The only so-so Semi-Pro just proves Will Ferrell, although being one of the funnier people on the planet, definitely needs new material.
Set in 1976, an arrogant doofus--who loves booze, partying and women--buys an underdog professional basketball team and basically runs it into the ground, until he is inspired to take his rag-tag team all the way to the NBA. Sound familiar? Semi-Pro is pretty much a mixture of every other Will Ferrell movie. He plays Jackie Moon, a one-hit wonder who buys the Flint Michigan Tropics off the proceeds of his hit song "Love Me Sexy." and tries to coach them, even playing on the team. But he ends up dragging them down to last place with his promotional antics. And when the wild and crazy ABA basketball league--known for its slam dunk contests--is about to merge with the all-powerful NBA, the Tropics only have one shot to make the cut. Can they pull themselves together in time? This is an underdog sports movie after all.

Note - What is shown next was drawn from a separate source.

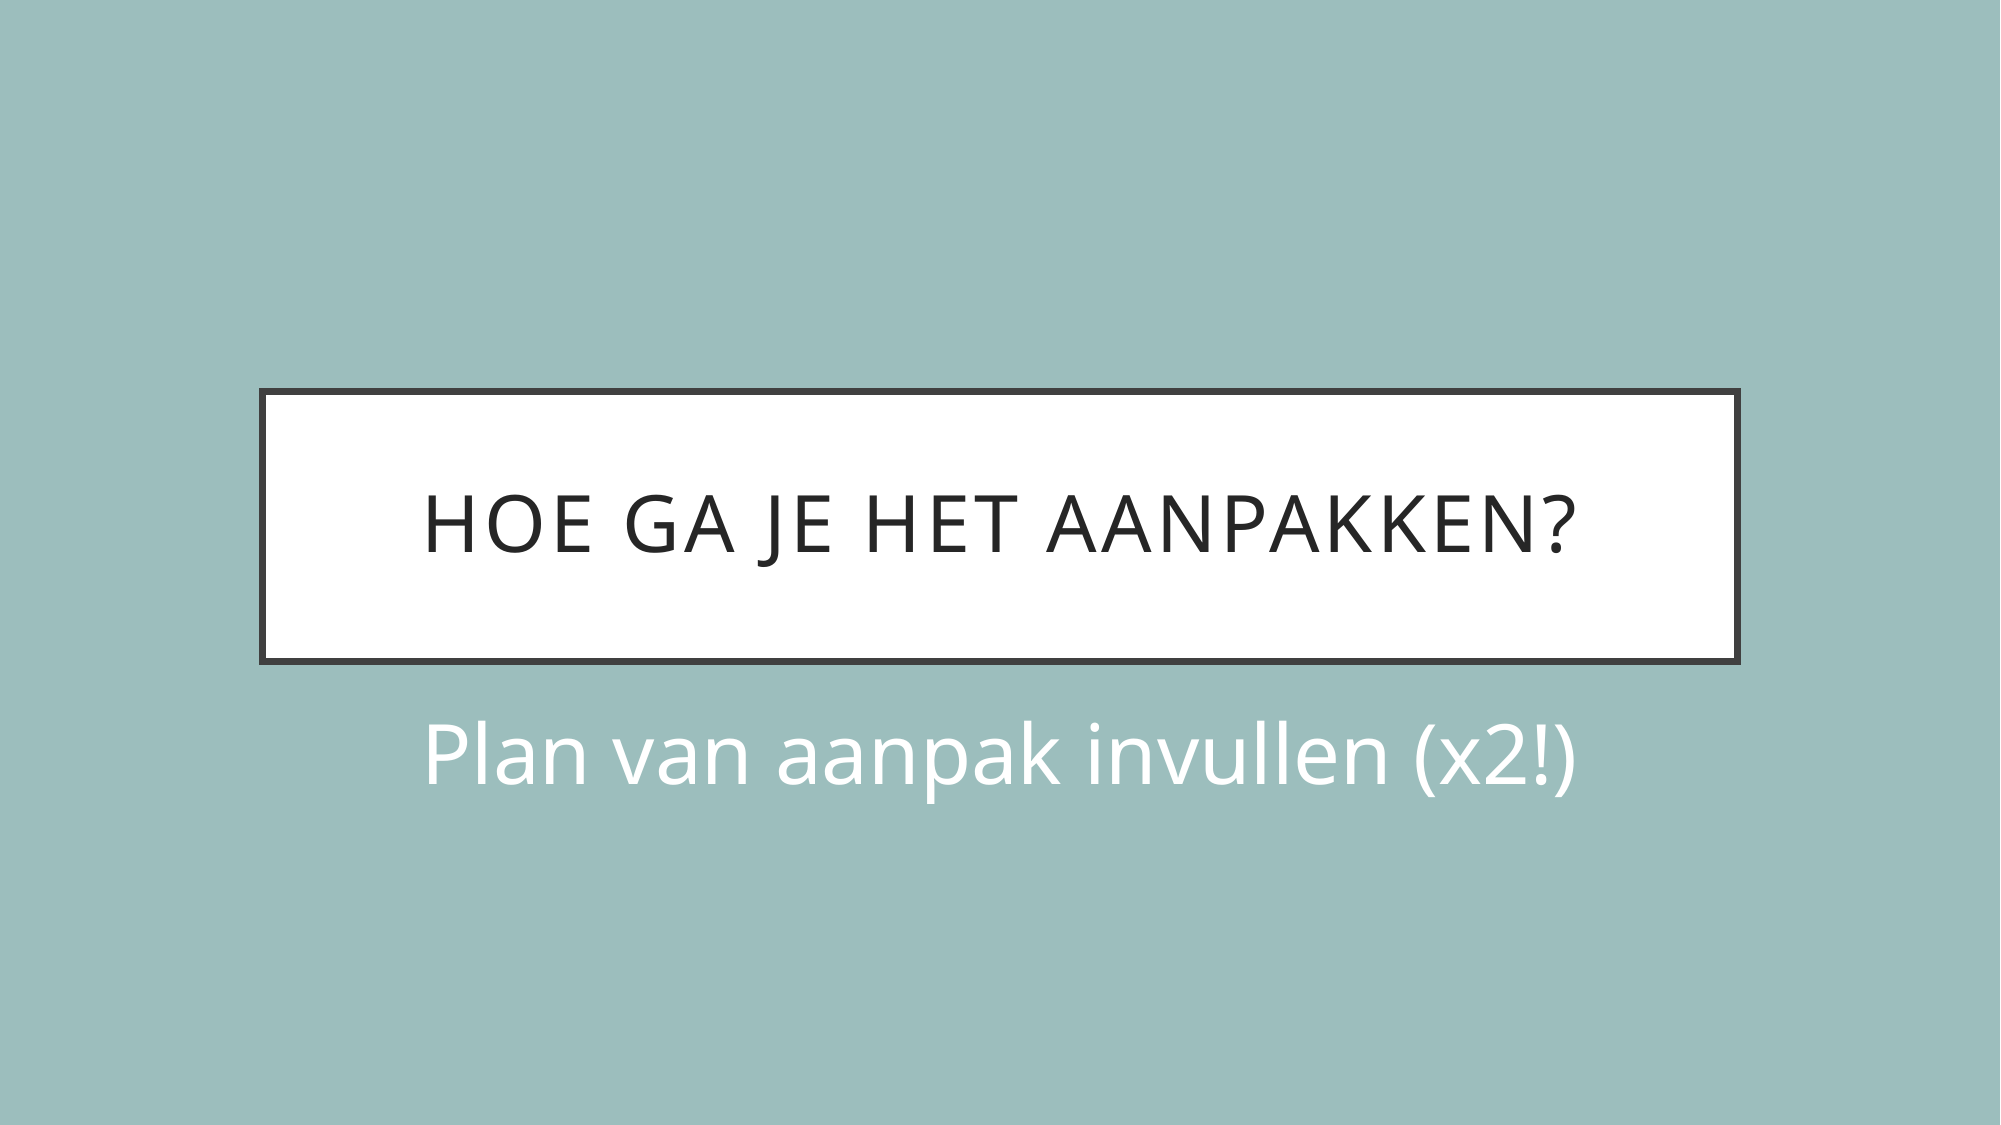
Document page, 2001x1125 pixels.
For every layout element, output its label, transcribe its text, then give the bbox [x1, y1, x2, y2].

It's really the same old Will Ferrell shtick in Semi-Pro. Sometimes it's hilarious, but unfortunately after Anchorman, Kicking & Screaming, Talladega Nights and Blades of Glory, much of it is rehash. Tiresome rehash. Nevertheless, Ferrell has surrounded himself with another eclectic crew, mixing some old favorites with new faces: old Ferrell cronies include David Koechner as the ABA commissioner and Will Arnett as a Tropics sports announcer, while the newbies include Andre Benjamin as Clarence "Coffee" Black, the Tropics star player, and Woody Harrelson as Ed Monix, a veteran player Moon brings in to help the team. Think of Monix as Bull Durham's Crash Davis, who once played in the show but has been demoted to the B leagues. Oddly enough, Harrelson actually brings some dignity to the otherwise silly proceedings.
Veteran executive producer Kent Alterman, who has overseen such diverse films as Balls of Fury and Little Children, helms his first feature film with Semi-Pro--and that's basically how the film comes off: semi-professional. Alterman probably figured he only had to point and shoot, which is mostly the case, and doesn't do anything above and beyond. The real effort comes from the script, written by comedy veteran Scot Armstrong (Old School, Starsky & Hutch). The first half of the film is pure Will Ferrell non sequitur fodder--beginning with Moon singing his hit "Love Me Sexy" (lyrics also included is "Lick Me Sexy" and "Hump Me Sexy") and the obligatory scene of Moon sitting around with his buddies saying "nutty things because they're not true." Then there's the bear wrestling scene. Ferrell must have a thing for the big furry animals (remember the bear pit in Anchorman?) Unfortunately, the outrageousness lessens in the second half of the film, becoming your straight forward underdog movie. If Semi-Pro is a huge hit, Ferrell won't stop making these movies; but if it falls flat, maybe he'll think of ways to reinvent himself. One can only hope.
Hollywood.com rated this film 2 stars.